» **Exercise requirements**:
Retype the data exactly, from its first line to the line containing "and an angel.", including both, and skip any picture.
(Information provided Opens)
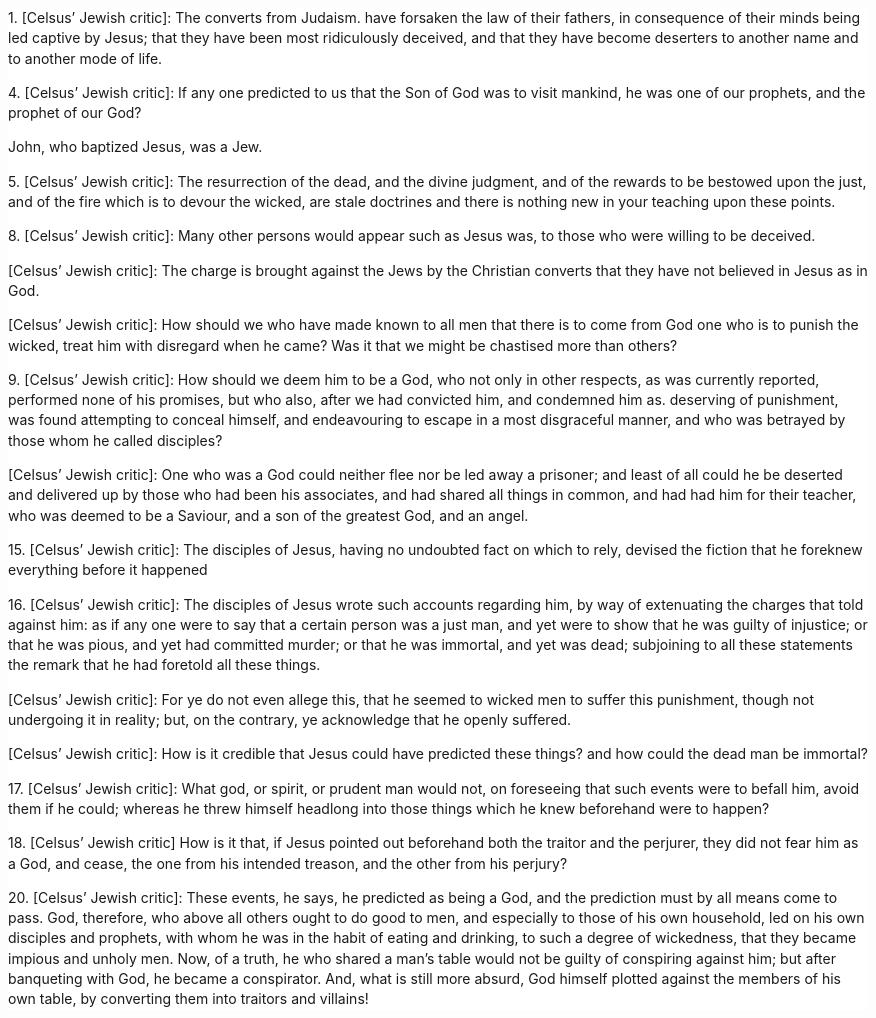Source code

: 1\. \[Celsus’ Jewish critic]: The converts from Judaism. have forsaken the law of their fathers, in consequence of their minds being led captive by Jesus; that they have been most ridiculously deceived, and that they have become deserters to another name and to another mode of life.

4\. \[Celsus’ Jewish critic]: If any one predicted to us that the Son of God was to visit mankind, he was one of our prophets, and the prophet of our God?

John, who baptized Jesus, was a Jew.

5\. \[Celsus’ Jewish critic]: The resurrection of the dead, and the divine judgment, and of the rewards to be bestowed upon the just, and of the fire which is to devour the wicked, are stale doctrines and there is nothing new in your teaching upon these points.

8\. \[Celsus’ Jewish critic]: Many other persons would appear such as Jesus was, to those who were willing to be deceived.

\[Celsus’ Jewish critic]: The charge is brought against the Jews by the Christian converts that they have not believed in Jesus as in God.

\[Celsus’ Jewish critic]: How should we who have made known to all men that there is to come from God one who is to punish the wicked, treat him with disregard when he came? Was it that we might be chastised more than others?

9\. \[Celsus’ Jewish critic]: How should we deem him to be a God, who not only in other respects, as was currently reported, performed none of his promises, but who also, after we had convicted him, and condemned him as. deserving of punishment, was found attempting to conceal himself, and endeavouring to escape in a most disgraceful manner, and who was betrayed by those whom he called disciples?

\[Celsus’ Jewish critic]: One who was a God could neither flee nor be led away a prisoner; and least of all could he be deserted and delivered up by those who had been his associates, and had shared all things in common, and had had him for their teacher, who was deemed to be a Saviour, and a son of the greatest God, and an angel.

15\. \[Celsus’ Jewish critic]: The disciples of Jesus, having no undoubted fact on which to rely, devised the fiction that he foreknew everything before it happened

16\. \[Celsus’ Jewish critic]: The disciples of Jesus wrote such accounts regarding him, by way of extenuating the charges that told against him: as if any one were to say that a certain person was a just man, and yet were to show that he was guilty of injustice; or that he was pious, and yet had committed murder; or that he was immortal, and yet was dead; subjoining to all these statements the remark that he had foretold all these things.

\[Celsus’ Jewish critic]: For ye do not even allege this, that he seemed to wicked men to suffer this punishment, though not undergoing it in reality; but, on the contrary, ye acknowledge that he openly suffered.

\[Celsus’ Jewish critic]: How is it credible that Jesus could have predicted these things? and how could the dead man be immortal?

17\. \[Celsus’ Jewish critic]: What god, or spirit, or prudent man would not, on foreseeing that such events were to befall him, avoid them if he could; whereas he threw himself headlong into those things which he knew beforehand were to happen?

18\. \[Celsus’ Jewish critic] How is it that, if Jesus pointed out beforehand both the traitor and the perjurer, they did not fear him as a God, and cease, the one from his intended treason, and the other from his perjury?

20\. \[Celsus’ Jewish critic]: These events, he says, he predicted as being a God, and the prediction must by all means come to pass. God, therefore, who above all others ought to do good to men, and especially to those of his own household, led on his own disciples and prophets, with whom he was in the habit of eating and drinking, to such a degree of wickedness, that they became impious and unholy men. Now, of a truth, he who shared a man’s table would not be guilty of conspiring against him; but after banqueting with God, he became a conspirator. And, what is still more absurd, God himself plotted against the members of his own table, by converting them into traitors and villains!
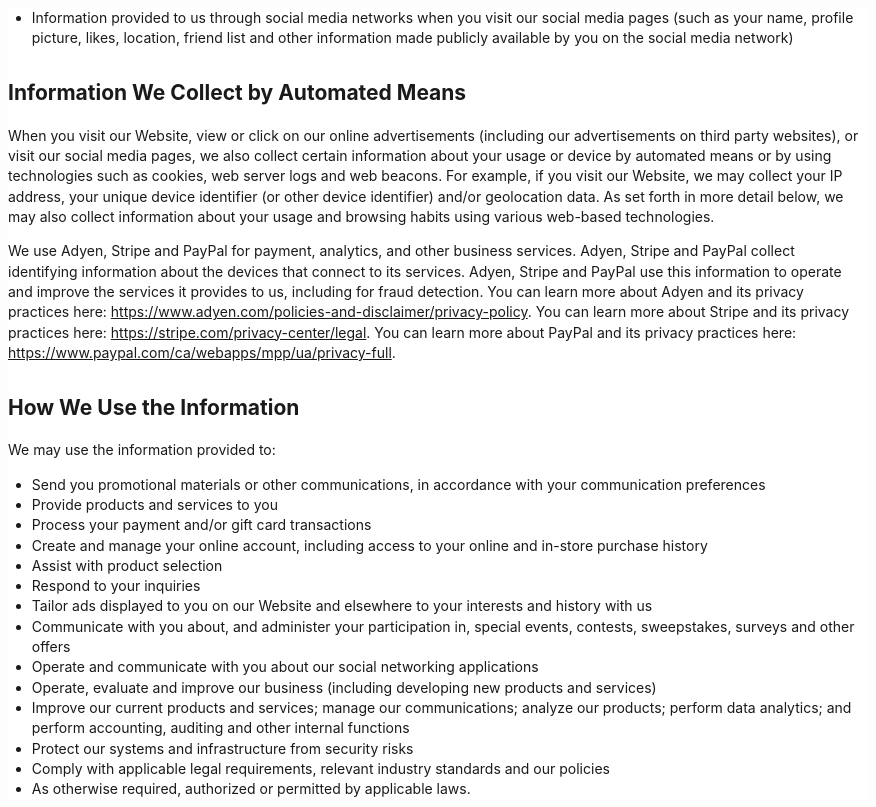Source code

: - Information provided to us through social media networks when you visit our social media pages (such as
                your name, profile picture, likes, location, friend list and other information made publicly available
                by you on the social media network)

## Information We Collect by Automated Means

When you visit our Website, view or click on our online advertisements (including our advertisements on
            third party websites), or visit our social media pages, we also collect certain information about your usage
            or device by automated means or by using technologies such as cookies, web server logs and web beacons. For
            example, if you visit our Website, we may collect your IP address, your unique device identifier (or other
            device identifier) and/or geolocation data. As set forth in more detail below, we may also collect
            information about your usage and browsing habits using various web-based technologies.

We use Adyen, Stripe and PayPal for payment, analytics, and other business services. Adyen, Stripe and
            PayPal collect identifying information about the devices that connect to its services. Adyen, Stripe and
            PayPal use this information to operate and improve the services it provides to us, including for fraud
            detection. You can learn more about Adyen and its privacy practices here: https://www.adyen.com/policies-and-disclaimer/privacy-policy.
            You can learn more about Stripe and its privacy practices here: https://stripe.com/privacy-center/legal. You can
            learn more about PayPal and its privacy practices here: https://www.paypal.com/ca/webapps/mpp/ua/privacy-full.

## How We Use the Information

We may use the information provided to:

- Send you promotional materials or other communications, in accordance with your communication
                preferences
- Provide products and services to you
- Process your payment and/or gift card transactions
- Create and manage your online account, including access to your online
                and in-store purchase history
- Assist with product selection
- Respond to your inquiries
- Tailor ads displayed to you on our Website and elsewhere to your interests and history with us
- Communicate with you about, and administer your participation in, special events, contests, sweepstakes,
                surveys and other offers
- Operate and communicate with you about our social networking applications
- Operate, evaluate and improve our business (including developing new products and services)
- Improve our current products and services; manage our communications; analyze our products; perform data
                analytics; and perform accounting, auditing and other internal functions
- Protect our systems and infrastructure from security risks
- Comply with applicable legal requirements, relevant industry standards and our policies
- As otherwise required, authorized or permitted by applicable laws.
(Information provided Closes)
» **Final answer**:
Source code

: 1\. \[Celsus’ Jewish critic]: The converts from Judaism. have forsaken the law of their fathers, in consequence of their minds being led captive by Jesus; that they have been most ridiculously deceived, and that they have become deserters to another name and to another mode of life.

4\. \[Celsus’ Jewish critic]: If any one predicted to us that the Son of God was to visit mankind, he was one of our prophets, and the prophet of our God?

John, who baptized Jesus, was a Jew.

5\. \[Celsus’ Jewish critic]: The resurrection of the dead, and the divine judgment, and of the rewards to be bestowed upon the just, and of the fire which is to devour the wicked, are stale doctrines and there is nothing new in your teaching upon these points.

8\. \[Celsus’ Jewish critic]: Many other persons would appear such as Jesus was, to those who were willing to be deceived.

\[Celsus’ Jewish critic]: The charge is brought against the Jews by the Christian converts that they have not believed in Jesus as in God.

\[Celsus’ Jewish critic]: How should we who have made known to all men that there is to come from God one who is to punish the wicked, treat him with disregard when he came? Was it that we might be chastised more than others?

9\. \[Celsus’ Jewish critic]: How should we deem him to be a God, who not only in other respects, as was currently reported, performed none of his promises, but who also, after we had convicted him, and condemned him as. deserving of punishment, was found attempting to conceal himself, and endeavouring to escape in a most disgraceful manner, and who was betrayed by those whom he called disciples?

\[Celsus’ Jewish critic]: One who was a God could neither flee nor be led away a prisoner; and least of all could he be deserted and delivered up by those who had been his associates, and had shared all things in common, and had had him for their teacher, who was deemed to be a Saviour, and a son of the greatest God, and an angel.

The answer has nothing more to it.